Texte source:
▶

Métro : Attention travaux !
Métro : Attention travaux
Avec quelles ressources Budapest financera-t-elle la construction de la nouvelle ligne de métro, dont la réalisation reste fortement contestée par les spécialistes ? La question reste sans réponse.
La semaine dernière, Gábor Demszky, maire de Budapest, est arrivé sans casque sur le chantier de la future station de la place Etele pour y donner une conférence de presse visant à dissiper les inquiétudes planant autour de la question des investissements. Ce geste était certainement censé souligner que le maire était prêt à prendre des risques, tandis que toute son équipe, dont son adjoint, Miklós Hagyó, membre du Parti Socialiste (MSzP), s’était équipée du couvre-chef protecteur. Le comportement du numéro un de la capitale laissait penser que le maire voyait “la lumière au bout du tunnel”. Tunnel dans lequel la circulation effective du métro ne débutera, selon les prévisions, qu’avec un an de retard, c'est-à-dire au plus tôt à l’automne 2010. Mais à en juger par l’état actuel des choses, non seulement le délai d’exécution ne pourra pas être respecté, mais le budget originellement prévu non plus. Comme le maire de Budapest l’a expliqué, dès le début de son allocution, le changement du contenu technique du projet augmenterait les frais de 43,1 milliards de forints, et les autres investissements, consécutifs à ce changement, de 49,7 milliards. Quant à la seconde phase de la réalisation, même si la ville a réussi à économiser 1,8 milliard de forints sur l’acquisition des rames, d'autres aspects demanderont quant à eux 34,8 milliards de forints de plus. En somme, les frais de la construction de la ligne 4 atteindront 484 milliards de forints, soit 164 milliards de plus que les 320 milliards fixés dans la loi sur le métro.

◀

Tâche assignée 1: Pourriez-vous recopier le passage du texte sur le métro de Budapest compris entre "Métro : Attention travaux !" et "reste sans réponse.", bornes incluses ?
Tâche assignée 2: Pouvez-vous reprendre le texte sur le métro de Budapest juste après sa dernière phrase et le poursuivre ?

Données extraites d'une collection

▶

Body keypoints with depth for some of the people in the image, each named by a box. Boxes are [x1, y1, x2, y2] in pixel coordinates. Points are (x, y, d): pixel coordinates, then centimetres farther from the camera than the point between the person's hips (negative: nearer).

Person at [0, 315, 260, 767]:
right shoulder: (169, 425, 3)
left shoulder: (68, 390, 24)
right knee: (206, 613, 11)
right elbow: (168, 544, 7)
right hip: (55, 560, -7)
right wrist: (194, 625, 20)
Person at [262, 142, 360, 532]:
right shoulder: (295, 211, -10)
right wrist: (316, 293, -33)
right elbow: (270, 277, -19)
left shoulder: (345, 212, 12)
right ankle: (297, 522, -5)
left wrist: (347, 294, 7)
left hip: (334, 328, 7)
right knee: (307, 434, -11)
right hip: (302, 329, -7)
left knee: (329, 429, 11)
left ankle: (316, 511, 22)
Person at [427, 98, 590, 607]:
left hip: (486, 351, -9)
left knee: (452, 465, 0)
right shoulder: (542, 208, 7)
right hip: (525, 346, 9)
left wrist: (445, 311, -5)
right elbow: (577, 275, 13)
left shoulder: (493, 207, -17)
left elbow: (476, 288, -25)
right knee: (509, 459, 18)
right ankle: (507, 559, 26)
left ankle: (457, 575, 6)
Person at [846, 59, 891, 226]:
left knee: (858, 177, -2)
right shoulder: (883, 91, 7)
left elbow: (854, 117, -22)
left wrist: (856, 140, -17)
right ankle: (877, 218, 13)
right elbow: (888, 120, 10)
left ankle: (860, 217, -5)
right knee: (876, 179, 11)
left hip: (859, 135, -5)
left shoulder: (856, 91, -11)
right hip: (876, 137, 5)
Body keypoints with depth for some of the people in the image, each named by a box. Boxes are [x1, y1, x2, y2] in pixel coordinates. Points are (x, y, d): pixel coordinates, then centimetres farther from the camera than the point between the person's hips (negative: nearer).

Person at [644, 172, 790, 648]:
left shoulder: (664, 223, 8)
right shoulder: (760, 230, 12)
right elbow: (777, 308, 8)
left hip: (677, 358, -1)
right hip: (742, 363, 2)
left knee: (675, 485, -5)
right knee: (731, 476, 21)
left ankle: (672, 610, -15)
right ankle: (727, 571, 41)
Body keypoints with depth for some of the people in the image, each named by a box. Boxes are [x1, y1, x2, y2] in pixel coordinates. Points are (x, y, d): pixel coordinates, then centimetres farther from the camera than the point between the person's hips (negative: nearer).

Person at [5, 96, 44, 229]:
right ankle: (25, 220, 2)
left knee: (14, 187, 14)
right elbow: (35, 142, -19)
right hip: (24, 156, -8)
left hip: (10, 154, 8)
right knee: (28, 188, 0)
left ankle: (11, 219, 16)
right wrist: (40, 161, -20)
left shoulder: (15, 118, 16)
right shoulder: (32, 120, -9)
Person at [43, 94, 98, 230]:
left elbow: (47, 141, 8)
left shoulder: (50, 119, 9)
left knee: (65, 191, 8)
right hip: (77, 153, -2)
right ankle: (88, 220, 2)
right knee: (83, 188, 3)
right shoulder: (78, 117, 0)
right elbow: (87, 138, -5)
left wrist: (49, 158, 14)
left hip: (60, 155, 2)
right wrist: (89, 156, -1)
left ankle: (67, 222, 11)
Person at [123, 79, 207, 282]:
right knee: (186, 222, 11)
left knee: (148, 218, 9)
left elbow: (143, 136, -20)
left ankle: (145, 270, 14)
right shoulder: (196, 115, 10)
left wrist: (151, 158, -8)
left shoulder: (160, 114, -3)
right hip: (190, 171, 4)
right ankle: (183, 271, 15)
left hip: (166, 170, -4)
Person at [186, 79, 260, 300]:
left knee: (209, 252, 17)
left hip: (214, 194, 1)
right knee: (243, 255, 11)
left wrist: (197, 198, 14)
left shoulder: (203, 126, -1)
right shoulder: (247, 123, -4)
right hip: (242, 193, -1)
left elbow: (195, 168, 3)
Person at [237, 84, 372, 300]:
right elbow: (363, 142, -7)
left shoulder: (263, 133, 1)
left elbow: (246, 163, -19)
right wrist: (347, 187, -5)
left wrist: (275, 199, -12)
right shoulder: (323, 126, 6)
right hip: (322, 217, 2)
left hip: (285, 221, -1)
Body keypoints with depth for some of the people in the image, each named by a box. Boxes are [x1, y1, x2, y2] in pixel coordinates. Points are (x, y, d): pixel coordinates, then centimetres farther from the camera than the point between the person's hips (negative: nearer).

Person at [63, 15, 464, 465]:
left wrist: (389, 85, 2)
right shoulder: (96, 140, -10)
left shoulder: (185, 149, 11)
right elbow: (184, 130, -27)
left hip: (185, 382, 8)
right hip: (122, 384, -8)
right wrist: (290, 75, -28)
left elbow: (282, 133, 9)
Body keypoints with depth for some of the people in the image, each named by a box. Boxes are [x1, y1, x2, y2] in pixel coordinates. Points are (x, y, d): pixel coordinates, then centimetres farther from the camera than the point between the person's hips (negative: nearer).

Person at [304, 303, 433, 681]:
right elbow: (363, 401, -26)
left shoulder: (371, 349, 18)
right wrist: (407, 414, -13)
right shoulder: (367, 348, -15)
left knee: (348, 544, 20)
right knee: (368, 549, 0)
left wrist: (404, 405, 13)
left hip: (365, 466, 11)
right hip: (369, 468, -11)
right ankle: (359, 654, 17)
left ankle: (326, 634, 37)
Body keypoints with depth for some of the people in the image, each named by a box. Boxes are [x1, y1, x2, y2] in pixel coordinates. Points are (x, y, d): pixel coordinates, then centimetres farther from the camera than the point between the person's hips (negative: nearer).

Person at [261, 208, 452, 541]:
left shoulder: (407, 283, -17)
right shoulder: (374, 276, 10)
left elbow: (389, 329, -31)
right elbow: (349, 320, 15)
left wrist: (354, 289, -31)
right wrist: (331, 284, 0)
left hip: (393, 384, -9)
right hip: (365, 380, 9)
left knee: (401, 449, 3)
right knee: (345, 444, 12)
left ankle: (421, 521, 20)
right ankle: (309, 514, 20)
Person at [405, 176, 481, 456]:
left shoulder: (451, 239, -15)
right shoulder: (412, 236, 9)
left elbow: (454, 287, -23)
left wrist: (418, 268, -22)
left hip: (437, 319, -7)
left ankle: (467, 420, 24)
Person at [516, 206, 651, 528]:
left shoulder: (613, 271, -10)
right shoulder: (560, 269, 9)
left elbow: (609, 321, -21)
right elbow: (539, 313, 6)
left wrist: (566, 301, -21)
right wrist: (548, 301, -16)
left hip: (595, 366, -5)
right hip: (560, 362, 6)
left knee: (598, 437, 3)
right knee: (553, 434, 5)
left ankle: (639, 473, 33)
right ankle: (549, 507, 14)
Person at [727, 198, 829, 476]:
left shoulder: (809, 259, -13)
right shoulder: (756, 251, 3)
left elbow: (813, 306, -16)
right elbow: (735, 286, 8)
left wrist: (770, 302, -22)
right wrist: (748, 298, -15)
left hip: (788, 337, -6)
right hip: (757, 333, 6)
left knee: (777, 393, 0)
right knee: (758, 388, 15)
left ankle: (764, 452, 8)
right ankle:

◀

Réponse finale 1:
Métro : Attention travaux !
Métro : Attention travaux
Avec quelles ressources Budapest financera-t-elle la construction de la nouvelle ligne de métro, dont la réalisation reste fortement contestée par les spécialistes ? La question reste sans réponse.

Réponse finale 2:
Fonds de cohésion
Le maire de Budapest est convaincu que la nouvelle ligne sera réalisée, cependant il n’a pas su dire qui prendra finalement part au financement du projet, et dans quelle proportion. Selon la loi, 79% des frais sont imputables à l’Etat et 21% à la capitale. Or, déjà l’année dernière, il était clair que l’Etat ne désirait ni ne pouvait attribuer d'avantage d'argent au métro. L’Agence Nationale de Développement (AND) a donc entamé des négociations avec Bruxelles pour que le pays accède à un soutien financier non restituable, issu des fonds de cohésion. «A partir de cette année, pour la première fois, on peut financer des programmes de transport public à l’aide de ce fonds», rappelle Dávid Vitézy, porte-parole de l’Association des Transports urbains et périurbains (ATVB) et membre du comité de surveillance de la compagnie des Transports Publics de Budapest (BKV). Cependant, selon l’ATVB, l’Union européenne favorise d'avantage les “petits” travaux de développement local, plutôt que les projets grandioses. Ainsi, à la place Etele, Demszky n’a pas pu dire exactement quel financement accorderait Bruxelles, les négociations entre l’AND et les spécialistes de l’Union étant encore en cours. De ce fait, il a également refusé de réagir aux nouvelles récentes, selon lesquelles on ne pouvait guère songer à une subvention provenant des fonds communautaires pour la construction du deuxième tronçon liant la place Baross à la place Bosnyák. Faute de subventions venant de Bruxelles la capitale pourrait se trouver en difficulté puisque le programme de convergence du gouvernement n’envisage pas le recours à un crédit supplémentaire. Mais, face à ce problème, le maire de Budapest a tout simplement fait la sourde oreille.
Gordon Bajnai, commissaire du gouvernement chargé de la politique de développement, a confié au Figyelô que le gouvernement avait renégocié avec la ville de Budapest les principes du financement de la construction du métro. Négociations durant lesquelles les deux parties se sont plus ou moins entendues. Parallèlement, la ville avait ordonné une supervision du projet, dont les résultats ont été publiés à l’Assemblée le 29 mars. L’accord définitif entre le gouvernement et la ville de Budapest ne sera possible qu’après l’examen de ces documents, et ce n’est qu’ultérieurement que le projet mis à jour pourra être de nouveau envoyé à Bruxelles.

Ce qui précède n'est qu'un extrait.